GM gets help for the Volt
General Motors Corp. led the pack with $241 million, but it may end up benefiting more from the wider grant package, since it focuses on lithium-ion batteries. That's the technology GM wants to use in the Chevy Volt, an iconic plug-in hybrid car it hopes to release next year.
As Detroit struggles to produce electric-drive cars, another American industry is hauling ahead of the competition. According to Bill Van Amburg, senior vice president at Calstart, a California-based group that advocates for cleaner transportation, U.S. truck makers are world leaders in medium- and heavy-duty hybrids.
Van Amburg said that continued investment in this sector would pay off in the global competitiveness race. "This can be our bread and butter in medium- and heavy-duty [vehicles]," he said. "I think we can hold our own and even move ahead."

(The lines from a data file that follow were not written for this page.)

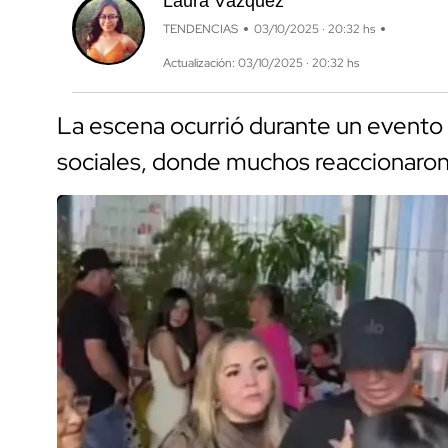
Laura Vázquez
TENDENCIAS
03/10/2025 · 20:32 hs
Actualización: 03/10/2025 · 20:32 hs
La escena ocurrió durante un evento 
sociales, donde muchos reaccionaron 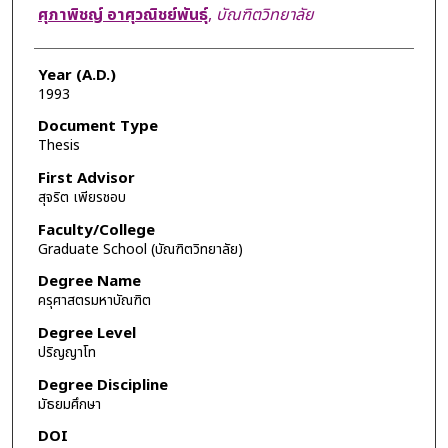
Author
ศุภาพิชญ์ อาศุวณิชย์พันธุ์
,
บัณฑิตวิทยาลัย
Year (A.D.)
1993
Document Type
Thesis
First Advisor
สุจริต เพียรชอบ
Faculty/College
Graduate School (บัณฑิตวิทยาลัย)
Degree Name
ครุศาสตรมหาบัณฑิต
Degree Level
ปริญญาโท
Degree Discipline
มัธยมศึกษา
DOI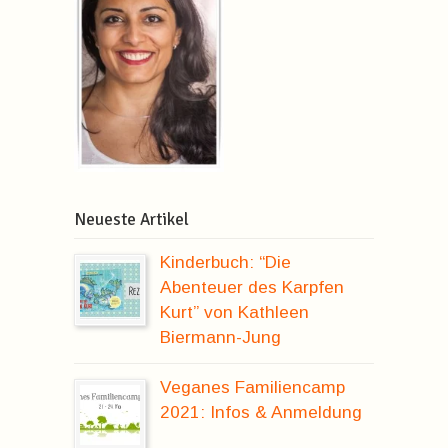
Neueste Artikel
Kinderbuch: “Die
Abenteuer des Karpfen
Kurt” von Kathleen
Biermann-Jung
Veganes Familiencamp
2021: Infos & Anmeldung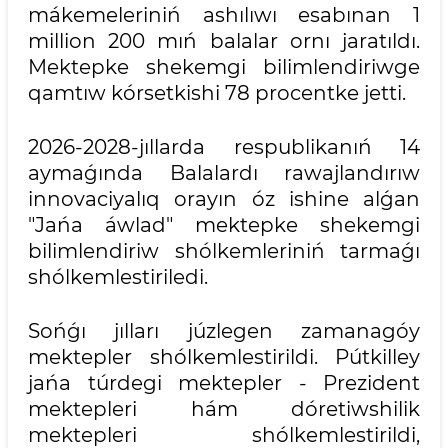
mákemeleriniń ashılıwı esabınan 1
million 200 mıń balalar ornı jaratıldı.
Mektepke shekemgi bilimlendiriwge
qamtıw kórsetkishi 78 procentke jetti.
2026-2028-jıllarda respublikanıń 14
aymaǵında Balalardı rawajlandırıw
innovaciyalıq orayın óz ishine alǵan
"Jańa áwlad" mektepke shekemgi
bilimlendiriw shólkemleriniń tarmaǵı
shólkemlestiriledi.
Sońǵı jılları júzlegen zamanagóy
mektepler shólkemlestirildi. Pútkilley
jańa túrdegi mektepler - Prezident
mektepleri hám dóretiwshilik
mektepleri shólkemlestirildi,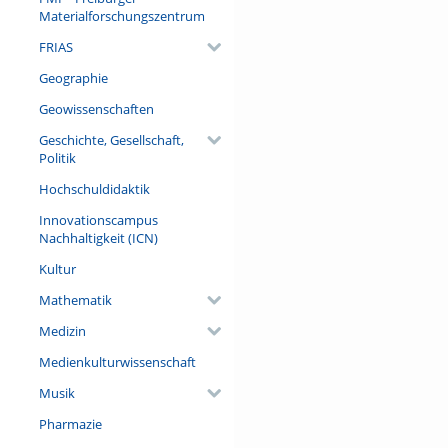
Materialforschungszentrum
FRIAS
Geographie
Geowissenschaften
Geschichte, Gesellschaft,
Politik
Hochschuldidaktik
Innovationscampus
Nachhaltigkeit (ICN)
Kultur
Mathematik
Medizin
Medienkulturwissenschaft
Musik
Pharmazie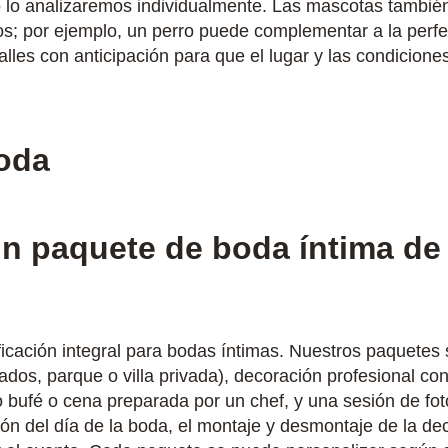
sto lo analizaremos individualmente. Las mascotas tambié
os; por ejemplo, un perro puede complementar a la perfec
talles con anticipación para que el lugar y las condicio
oda
n paquete de boda íntima de
cación integral para bodas íntimas. Nuestros paquetes su
ados, parque o villa privada), decoración profesional con 
po bufé o cena preparada por un chef, y una sesión de fot
ón del día de la boda, el montaje y desmontaje de la dec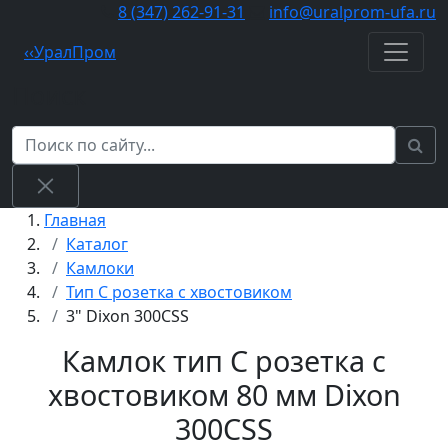
8 (347) 262‑91‑31
info@uralprom-ufa.ru
‹
‹
Урал
Пром
Поиск
Главная
Каталог
Камлоки
Тип С розетка с хвостовиком
3" Dixon 300CSS
Камлок тип C розетка с
хвостовиком 80 мм Dixon
300CSS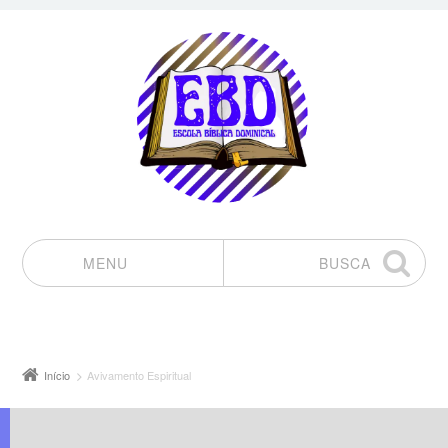
MENU
BUSCA
Pular para o conteúdo
Início
Avivamento Espiritual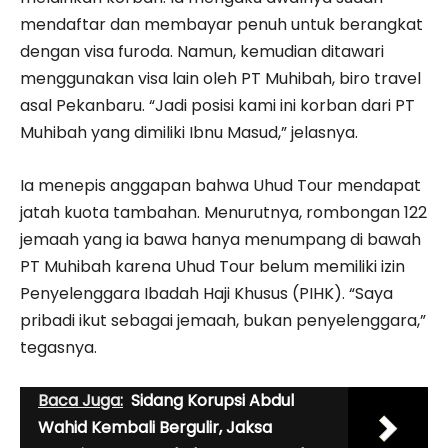
mendaftar dan membayar penuh untuk berangkat
dengan visa furoda. Namun, kemudian ditawari
menggunakan visa lain oleh PT Muhibah, biro travel
asal Pekanbaru. “Jadi posisi kami ini korban dari PT
Muhibah yang dimiliki Ibnu Masud,” jelasnya.
Ia menepis anggapan bahwa Uhud Tour mendapat
jatah kuota tambahan. Menurutnya, rombongan 122
jemaah yang ia bawa hanya menumpang di bawah
PT Muhibah karena Uhud Tour belum memiliki izin
Penyelenggara Ibadah Haji Khusus (PIHK). “Saya
pribadi ikut sebagai jemaah, bukan penyelenggara,”
tegasnya.
Baca Juga:
Sidang Korupsi Abdul
Wahid Kembali Bergulir, Jaksa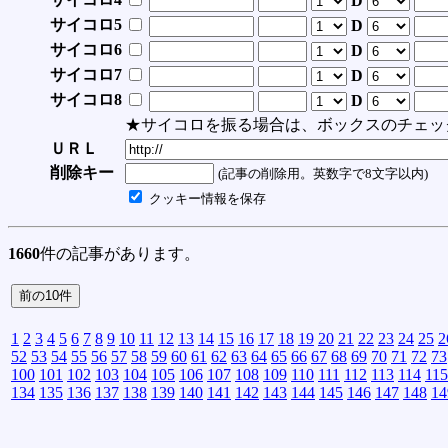
D
サイコロ5
D
サイコロ6
D
サイコロ7
D
サイコロ8
D
★サイコロを振る場合は、ボックスのチェッ
ＵＲＬ
削除キー
(記事の削除用。英数字で8文字以内)
クッキー情報を保存
1660
件の記事があります。
1
2
3
4
5
6
7
8
9
10
11
12
13
14
15
16
17
18
19
20
21
22
23
24
25
2
52
53
54
55
56
57
58
59
60
61
62
63
64
65
66
67
68
69
70
71
72
73
100
101
102
103
104
105
106
107
108
109
110
111
112
113
114
115
134
135
136
137
138
139
140
141
142
143
144
145
146
147
148
14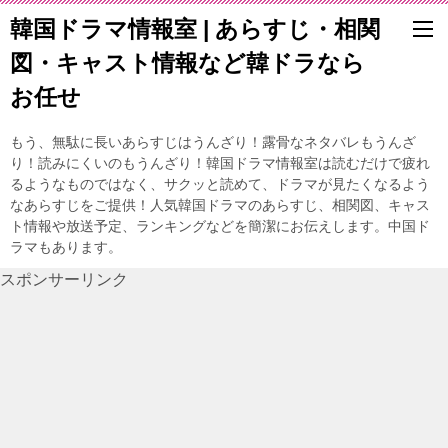
韓国ドラマ情報室 | あらすじ・相関
図・キャスト情報など韓ドラなら
お任せ
もう、無駄に長いあらすじはうんざり！露骨なネタバレもうんざ
り！読みにくいのもうんざり！韓国ドラマ情報室は読むだけで疲れ
るようなものではなく、サクッと読めて、ドラマが見たくなるよう
なあらすじをご提供！人気韓国ドラマのあらすじ、相関図、キャス
ト情報や放送予定、ランキングなどを簡潔にお伝えします。中国ド
ラマもあります。
スポンサーリンク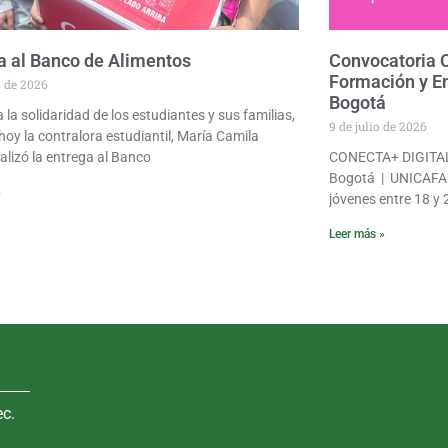
a al Banco de Alimentos
Convocatoria
Formación y E
o de 2026
Bogotá
 la solidaridad de los estudiantes y sus familias,
9 de julio de 2026
 hoy la contralora estudiantil, María Camila
ealizó la entrega al Banco
CONECTA+ DIGITAL 
Bogotá | UNICAFAM 
»
jóvenes entre 18 y 
Leer más »
ec.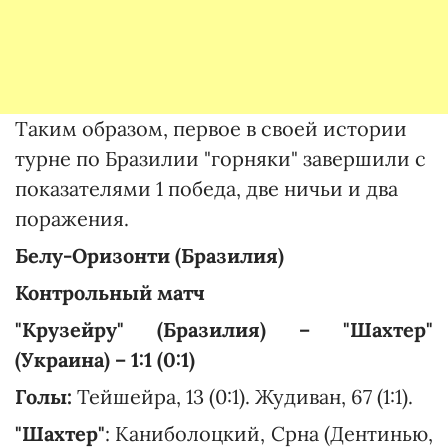
Таким образом, первое в своей истории
турне по Бразилии "горняки" завершили с
показателями 1 победа, две ничьи и два
поражения.
Белу-Оризонти (Бразилия)
Контрольный матч
"Крузейру" (Бразилия) – "Шахтер"
(Украина) – 1:1 (0:1)
Голы:
Тейшейра, 13 (0:1). Жудиван, 67 (1:1).
"Шахтер"
: Каниболоцкий, Срна (Дентинью,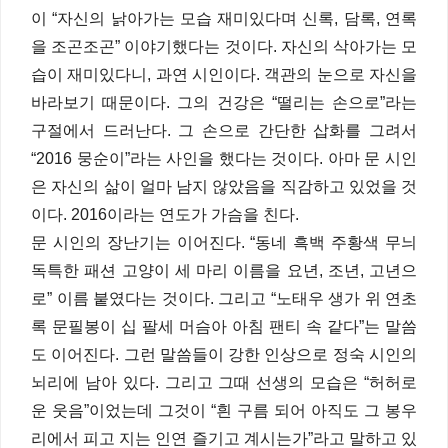
이 “자신의 낡아가는 모습 재미있다며 신록, 담록, 연록
을 조곤조곤” 이야기했다는 것이다. 자신의 삭아가는 모
습이 재미있다니, 과연 시인이다. 객관의 눈으로 자신을
바라보기 때문이다. 그의 건강은 “떨리는 손으로”라는
구절에서 드러난다. 그 손으로 간단한 삽화를 그려서
“2016 뭉순이”라는 사인을 했다는 것이다. 아마 문 시인
은 자신의 삶이 얼마 남지 않았음을 직감하고 있었을 것
이다. 2016이라는 연도가 가슴을 친다.
문 시인의 장난기는 이어진다. “동네 흑백 주황색 무늬
독특한 패션 고양이 세 마리 이름을 요년, 조년, 고년으
로” 이름 붙였다는 것이다. 그리고 “노태우 생가 위 연초
록 문필봉이 십 팔세 머슴아 아침 팬티 속 같다”는 말씀
도 이어진다. 그런 말씀들이 강한 인상으로 정숙 시인의
뇌리에 남아 있다. 그리고 그때 선생의 모습은 “허허로
운 웃음”이었는데 그것이 “흰 구름 되어 아직도 그 봉우
리에서 피고 지는 인연 즐기고 계시는가”라고 말하고 있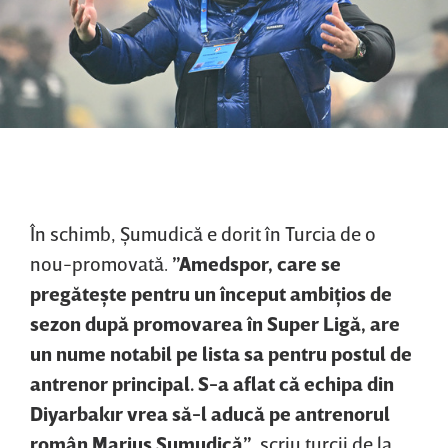
În schimb, Şumudică e dorit în Turcia de o
nou-promovată.
”Amedspor, care se
pregăteşte pentru un început ambiţios de
sezon după promovarea în Super Ligă, are
un nume notabil pe lista sa pentru postul de
antrenor principal. S-a aflat că echipa din
Diyarbakır vrea să-l aducă pe antrenorul
român Marius Şumudică”
, scriu turcii de la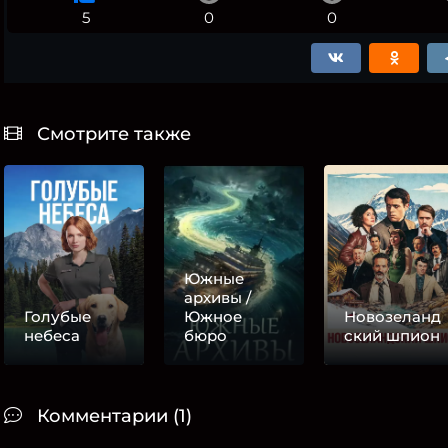
5
0
0
Смотрите также
Южные
архивы /
Голубые
Южное
Новозеланд
небеса
бюро
ский шпион
Комментарии (1)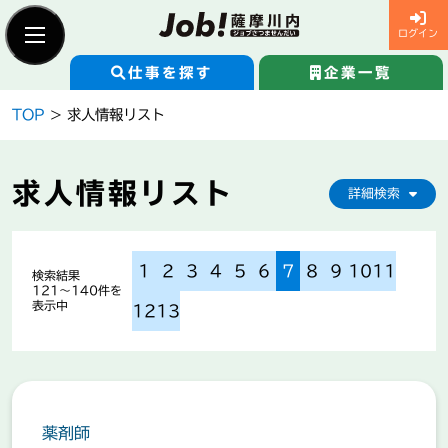
ログイン
仕事を探す
企業一覧
Skip
TOP
> 求人情報リスト
to
content
新規登録
求職者ログイン
求人情報リスト
詳細検索
仕事を探す
1
2
3
4
5
6
7
8
9
10
11
検索結果
121〜140件を
企業一覧
表示中
12
13
求人情報を検索
Job!薩摩川内とは
薬剤師
企業の紹介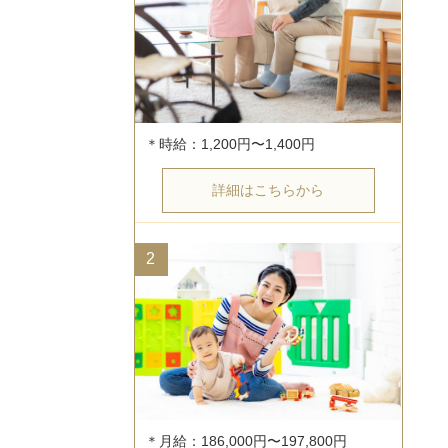
詳細はこちらから
2
＊月給：186,000円〜197,800円
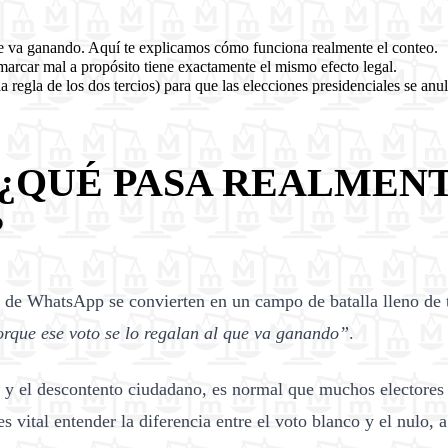
e va ganando. Aquí te explicamos cómo funciona realmente el conteo.
marcar mal a propósito tiene exactamente el mismo efecto legal.
 regla de los dos tercios) para que las elecciones presidenciales se anu
 ¿QUÉ PASA REALMENT
?
s de WhatsApp se convierten en un campo de batalla lleno de te
rque ese voto se lo regalan al que va ganando”
.
 y el descontento ciudadano, es normal que muchos electores p
s vital entender la diferencia entre el voto blanco y el nulo,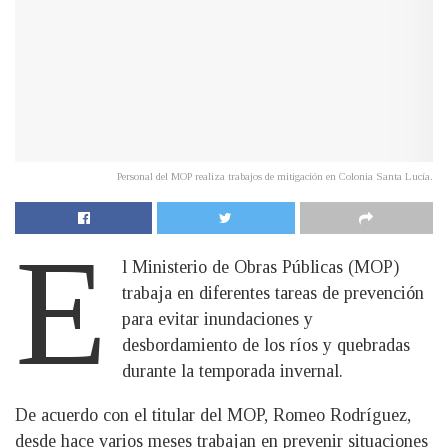
Personal del MOP realiza trabajos de mitigación en Colonia Santa Lucía.
E
l Ministerio de Obras Públicas (MOP)
trabaja en diferentes tareas de prevención
para evitar inundaciones y
desbordamiento de los ríos y quebradas
durante la temporada invernal.
De acuerdo con el titular del MOP, Romeo Rodríguez,
desde hace varios meses trabajan en prevenir situaciones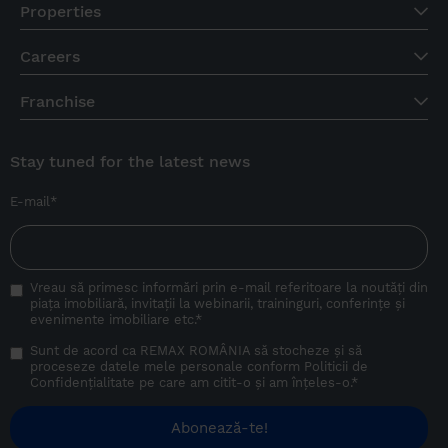
Properties
Careers
Franchise
Stay tuned for the latest news
E-mail
*
Vreau să primesc informări prin e-mail referitoare la noutăți din
piața imobiliară, invitații la webinarii, traininguri, conferințe și
evenimente imobiliare etc.
*
Sunt de acord ca REMAX ROMÂNIA să stocheze și să
proceseze datele mele personale conform
Politicii de
Confidențialitate
pe care am citit-o și am înțeles-o.
*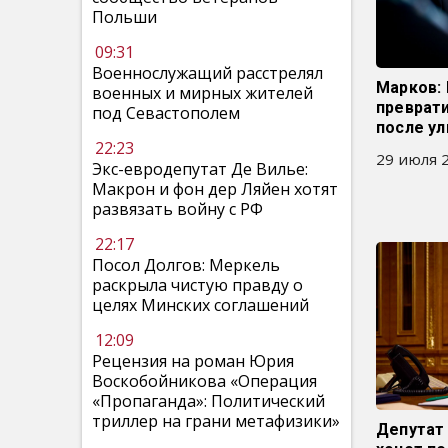
Польши
09:31
Военнослужащий расстрелял
Марков:
военных и мирных жителей
преврати
под Севастополем
после у
22:23
29 июля 2
Экс-евродепутат Де Вилье:
Макрон и фон дер Ляйен хотят
развязать войну с РФ
22:17
Посол Долгов: Меркель
раскрыла чистую правду о
целях Минских соглашений
12:09
Рецензия на роман Юрия
Воскобойникова «Операция
«Пропаганда»: Политический
триллер на грани метафизики»
Депутат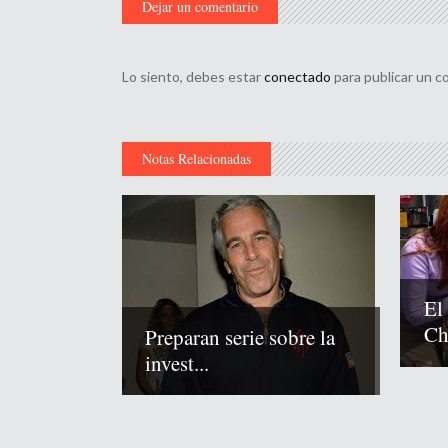
Dejar un comentario
Lo siento, debes estar
conectado
para publicar un c
Notas Relacionadas
El
Chi
Preparan serie sobre la
invest...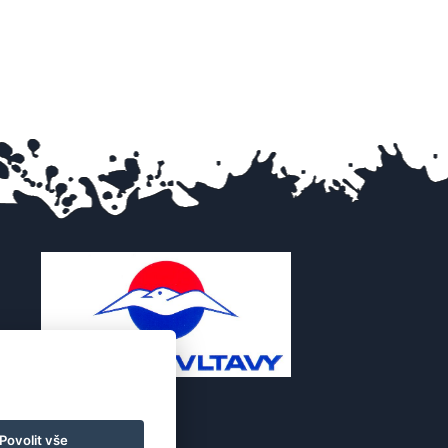
Povolit vše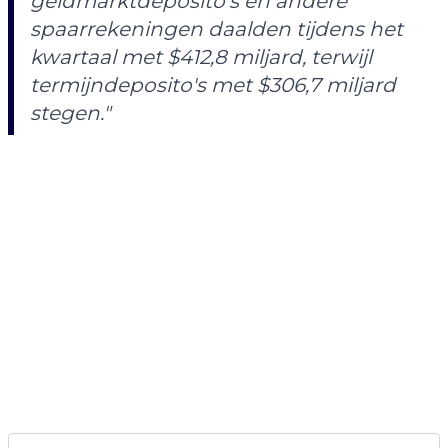
geldmarktdeposito's en andere
spaarrekeningen daalden tijdens het
kwartaal met $412,8 miljard, terwijl
termijndeposito's met $306,7 miljard
stegen."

Yesterday's grants went to several companies already pacing their foreign rivals. Navistar Inc. received nearly $40 million to build 400 all-electric delivery trucks by 2010. The company expects to roll out several thousand vehicles annually within a "couple of years." The delivery trucks will be used by local drivers who make frequent starts and stops that can prolong the battery charge and would, in a conventional truck, consume plenty of fuel.
Meanwhile, Allison Transmission Inc. claimed $63 million to manufacture hybrid systems for the commercial truck market.
Truck fleet operators, Wynne said, might be more willing than the average consumer to pay the higher up-front price for new technologies because they better understand the long-term costs of buying conventional fuels at the pump.
"It's definitely a lot of money, but let's be honest, it's just a first step," said David Friedman, research director for clean vehicles at the Union of Concerned Scientists, referring to the overall program.
Just as important as the funding, Friedman said, are the policies to make electric vehicles a smart investment. He credited the Obama administration with tightening fuel-economy standards and pushing a cap-and-trade bill that could permanently close off the cost advantage enjoyed by fossil fuel-powered cars.
Reaching for a broad spectrum of technologies
Together with the grants, he said, these policies will help the industry avoid the dangerous situation of pinning its hopes on a single technology, only to learn that it won't sell.
Friedman thinks the future holds two broad possibilities: biofuels or electrification. And if the government is going to support the latter, it's best to try all kinds of technologies.
"The DOE recognizes that we don't know what the best battery technology is yet," he said. The grants are "seeding the garden with ideas and opportunities, but then, within a few years, we'll see which ones sprout, which ones survive, and those will be the more promising ones for our future."
Though the grant pales in comparison to many other federal programs, it's a vindication for the enthusiasts who have long trumpeted the value of electric cars.
In 2003, a band of drivers from California began campaigning for GM to save its EV1, an all-electric automobile. The drivers had variously owned or leased the cars, but GM officials thought the model couldn't turn a profit, and the company was reclaiming the cars to destroy them. Meanwhile, the group was protesting on street corners, at federal buildings, and on its Web site, dontcrush.com.
No one listened, said Paul Scott, vice president of Plug-In America, which emerged from the original group. Then came the Iraq war, $4-per-gallon gas and the film "Who Killed the Electric Car?" -- the tale of how GM snuffed out the EV1.
Today, Scott said, many more people know what a plug-in car is. They have seen high gas prices and are concerned about oil dependence. And this time, even Detroit might have gotten the message.
"The auto industry has finally gotten religion on this," he said."